Oct 162011
 
 October 16, 2011  Surveillance, U.S., Workplace

Dave Collins of Associated Press reports:

When police in southern Louisiana were investigating the deaths of eight women in 2009, the sophistication of the crimes set off rumors that the serial killer was a police officer — speculation that became so pervasive that officials ordered DNA testing of law enforcement personnel to rule it out.

All local officers agreed to the testing and were eliminated as suspects, but the killer remains at large, said Jefferson Davis Parish Sheriff Ricky Edwards.

Having officers’ DNA samples on file is important for saving time in investigations and fending off doubt about evidence at trials because it allows authorities to identify unknown genetic material found at crime scenes, Edwards and other police and crime lab officials say.

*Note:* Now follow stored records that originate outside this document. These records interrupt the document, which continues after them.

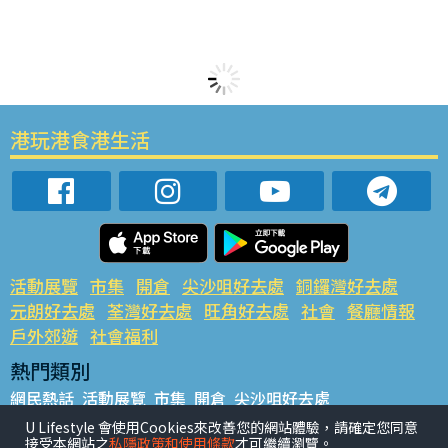
港玩港食港生活
活動展覽
市集
開倉
尖沙咀好去處
銅鑼灣好去處
元朗好去處
荃灣好去處
旺角好去處
社會
餐廳情報
戶外郊遊
社會福利
熱門類別
網民熱話
活動展覽
市集
開倉
尖沙咀好去處
銅鑼灣好去處
元朗好去處
荃灣好去處
旺角好去處
社會
U Lifestyle 會使用Cookies來改善您的網站體驗，請確定您同意
接受本網站之
私隱政策和使用條款
才可繼續瀏覽。
餐廳情報
戶外郊遊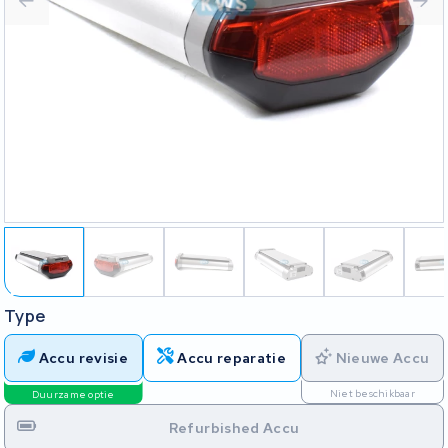
Type
Accu revisie
Accu reparatie
Nieuwe Accu
Niet beschikbaar
Duurzame optie
Refurbished Accu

Police in other parts of the country, however, are not as willing to hand over their DNA. Rank-and-file police from Connecticut to Chicago to Los Angeles have opposed what some experts say is a slowly emerging trend in the U.S. to collect officers’ DNA

Read more on SacBee.

Wow is this a slippery slope. If you collect DNA from police as a pre-condition of employment, and their DNA goes into a national database, what happens when the individual retires or quits the force?  And what if a DNA search of the database reveals that a police officer is likely related to an unknown/as-yet-unidentified suspect?

I have long opposed the expanding collection of DNA from those who are not convicted of crimes.  Collecting DNA for employment is equally – or even more – problematic, and I support the officers’ unions who are fighting this.